Мандельштам начала тридцатых все чаще вел себя как юродивый. Он беспрерывно требовал третейских судов, склочничал, скандалил,— жизнь его превратилась в трагифарс. Иногда они с женой бывали у Пастернаков. Хозяин после долгих просьб соглашался почитать. Мандельштам перебивал и начинал читать свое. Ему самому хотелось быть в центре внимания. Он говорил рискованные вещи, ругал власть почем зря, рассказывал политические анекдоты. Зинаида Николаевна его ненавидела.

«Он держал себя петухом, наскакивал на Борю, критиковал его стихи и все время читал свои. (…) В конце концов Боря согласился со мной, что поведение Мандельштама неприятно, но всегда отдавал должное его мастерству».

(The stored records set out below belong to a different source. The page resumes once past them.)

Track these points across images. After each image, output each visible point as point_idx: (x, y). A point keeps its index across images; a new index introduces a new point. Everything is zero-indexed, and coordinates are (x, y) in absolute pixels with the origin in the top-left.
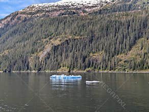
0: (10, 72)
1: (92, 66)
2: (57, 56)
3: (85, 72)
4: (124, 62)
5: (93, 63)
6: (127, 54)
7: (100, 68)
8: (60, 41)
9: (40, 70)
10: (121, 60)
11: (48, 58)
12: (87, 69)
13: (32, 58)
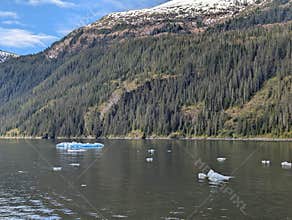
0: (53, 137)
1: (181, 128)
2: (129, 110)
3: (168, 138)
4: (235, 121)
5: (183, 123)
6: (242, 107)
7: (193, 133)
8: (138, 83)
9: (99, 134)
10: (230, 118)
11: (114, 115)
12: (173, 134)
13: (89, 113)
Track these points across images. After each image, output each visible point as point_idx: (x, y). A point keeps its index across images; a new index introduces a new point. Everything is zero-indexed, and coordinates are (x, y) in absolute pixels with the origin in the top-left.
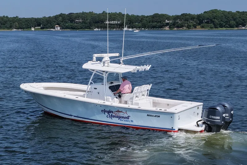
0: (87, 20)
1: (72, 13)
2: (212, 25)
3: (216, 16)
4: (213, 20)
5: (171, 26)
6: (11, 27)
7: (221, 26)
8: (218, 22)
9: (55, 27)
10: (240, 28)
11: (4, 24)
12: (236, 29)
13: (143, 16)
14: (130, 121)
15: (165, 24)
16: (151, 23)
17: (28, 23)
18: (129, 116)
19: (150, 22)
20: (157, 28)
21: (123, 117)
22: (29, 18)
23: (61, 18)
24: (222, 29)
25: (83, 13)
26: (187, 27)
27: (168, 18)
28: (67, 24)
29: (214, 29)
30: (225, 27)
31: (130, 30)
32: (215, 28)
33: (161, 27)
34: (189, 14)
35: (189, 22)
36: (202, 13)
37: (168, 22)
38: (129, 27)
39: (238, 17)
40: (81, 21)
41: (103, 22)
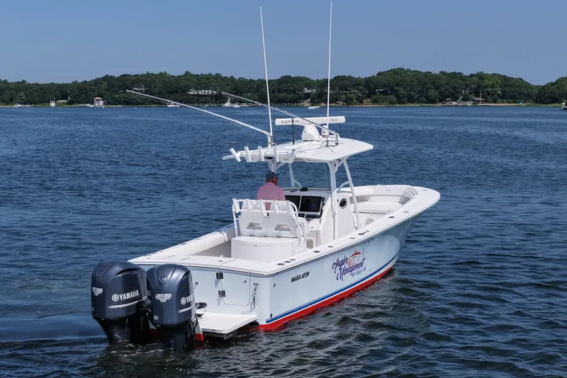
0: (155, 87)
1: (127, 75)
2: (393, 98)
3: (401, 81)
4: (396, 88)
5: (315, 101)
6: (11, 101)
7: (411, 100)
8: (404, 92)
9: (95, 101)
10: (447, 104)
12: (440, 105)
15: (303, 96)
17: (45, 93)
20: (287, 103)
22: (46, 84)
23: (105, 83)
24: (412, 105)
25: (148, 75)
26: (345, 102)
27: (309, 83)
28: (117, 96)
29: (398, 105)
30: (418, 101)
31: (236, 106)
32: (399, 103)
33: (296, 101)
34: (350, 77)
35: (348, 92)
36: (374, 76)
37: (309, 91)
38: (233, 102)
39: (442, 82)
40: (143, 89)
41: (184, 91)
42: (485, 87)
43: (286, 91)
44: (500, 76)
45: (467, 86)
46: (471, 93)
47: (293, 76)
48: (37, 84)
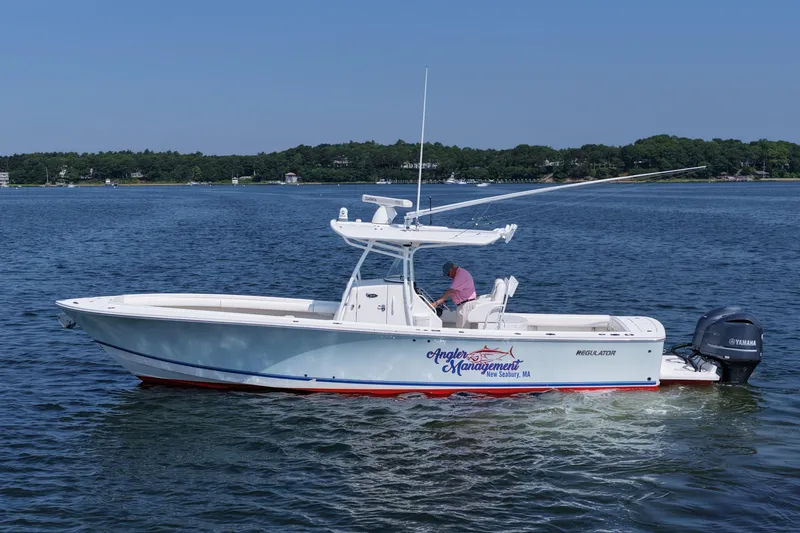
0: (360, 159)
1: (325, 145)
3: (665, 151)
4: (659, 159)
5: (558, 175)
6: (184, 177)
9: (287, 177)
10: (723, 179)
11: (169, 171)
12: (714, 180)
13: (492, 152)
14: (521, 374)
15: (544, 170)
16: (511, 167)
17: (225, 167)
18: (518, 361)
19: (507, 165)
20: (524, 178)
21: (497, 366)
22: (227, 157)
23: (299, 155)
24: (680, 180)
25: (352, 145)
27: (551, 154)
28: (314, 170)
31: (462, 182)
33: (535, 176)
34: (601, 146)
35: (600, 165)
36: (631, 145)
37: (551, 164)
38: (458, 177)
39: (717, 152)
40: (346, 162)
41: (397, 164)
42: (768, 158)
43: (522, 164)
44: (787, 143)
45: (746, 156)
46: (752, 165)
47: (531, 144)
48: (215, 157)
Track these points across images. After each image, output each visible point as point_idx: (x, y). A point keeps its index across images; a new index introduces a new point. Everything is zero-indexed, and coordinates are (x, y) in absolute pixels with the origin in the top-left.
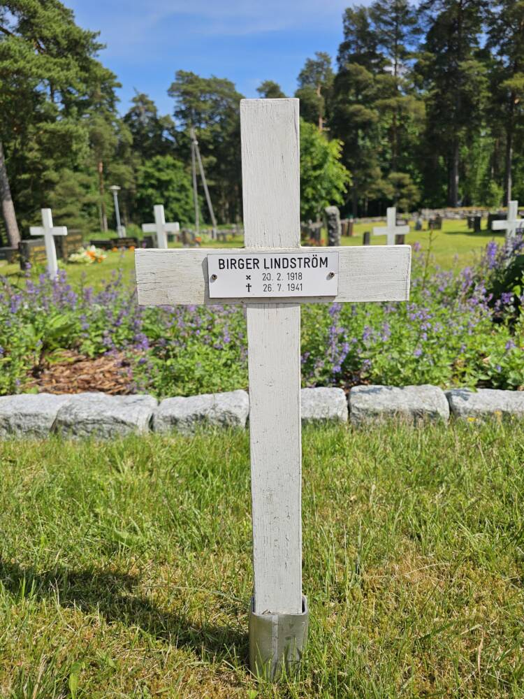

Мандельштам — один из немногих собеседников, с которыми Пастернак мог дотянуться до себя, поговорить без скидок,— но у того своя боль и своя гордыня: Пастернака печатают, знают, он популярен и признан коллегами — а Мандельштаму негде и некому прочесть новые стихи, литературных друзей нет, романес с Тверского бульвара закономерно отвернулись; он дружил теперь с биологами, естественниками, отводил душу с молодым учеником Липкиным, на котором тоже нередко срывал злость… «Все время читалсвои стихи» — да где ж ему и было читать их? Эта привычка зачитывать стихами первого встречного тоже была формой юродства и вызова: Наталья Штемпель вспоминала, как в Воронеже, в ссылке, Мандельштам из уличного телефона-автомата звонил следователю, курировавшему его ссыльную жизнь: «Нет, слушайте, вы обязаны слушать!» И читал ему стихи из «Воронежских тетрадей»… В конце концов между Мандельштамом и Пастернаком наступило естественное охлаждение — был большой званый ужин, приехали грузинские поэты, был Тихонов (он, приезжая из Ленинграда, останавливался обычно на Волхонке). Гости превозносили Пастернака, просили читать. Вместо него стал читать Мандельштам. Новых его стихов никто не понимал, вел он себя вызывающе — вечер расстроился, и больше его в гости не звали.